Data in this exercise
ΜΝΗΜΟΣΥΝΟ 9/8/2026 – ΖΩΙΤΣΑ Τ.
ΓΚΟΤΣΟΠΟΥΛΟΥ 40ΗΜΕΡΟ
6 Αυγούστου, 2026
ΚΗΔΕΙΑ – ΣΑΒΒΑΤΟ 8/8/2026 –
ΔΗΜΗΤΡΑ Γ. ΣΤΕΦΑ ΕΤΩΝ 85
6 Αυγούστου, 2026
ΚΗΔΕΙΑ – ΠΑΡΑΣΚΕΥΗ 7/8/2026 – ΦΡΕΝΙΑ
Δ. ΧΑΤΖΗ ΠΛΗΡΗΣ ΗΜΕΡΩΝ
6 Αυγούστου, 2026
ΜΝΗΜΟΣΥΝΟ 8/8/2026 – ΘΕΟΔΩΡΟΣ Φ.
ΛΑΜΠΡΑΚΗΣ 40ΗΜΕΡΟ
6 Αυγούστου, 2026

Task prompt
For this exercise, reproduce exactly each line from the one containing "ΓΚΟΤΣΟΠΟΥΛΟΥ 40ΗΜΕΡΟ" through the last line of the data, and no others.

Answer to this exercise
ΓΚΟΤΣΟΠΟΥΛΟΥ 40ΗΜΕΡΟ
6 Αυγούστου, 2026
ΚΗΔΕΙΑ – ΣΑΒΒΑΤΟ 8/8/2026 –
ΔΗΜΗΤΡΑ Γ. ΣΤΕΦΑ ΕΤΩΝ 85
6 Αυγούστου, 2026
ΚΗΔΕΙΑ – ΠΑΡΑΣΚΕΥΗ 7/8/2026 – ΦΡΕΝΙΑ
Δ. ΧΑΤΖΗ ΠΛΗΡΗΣ ΗΜΕΡΩΝ
6 Αυγούστου, 2026
ΜΝΗΜΟΣΥΝΟ 8/8/2026 – ΘΕΟΔΩΡΟΣ Φ.
ΛΑΜΠΡΑΚΗΣ 40ΗΜΕΡΟ
6 Αυγούστου, 2026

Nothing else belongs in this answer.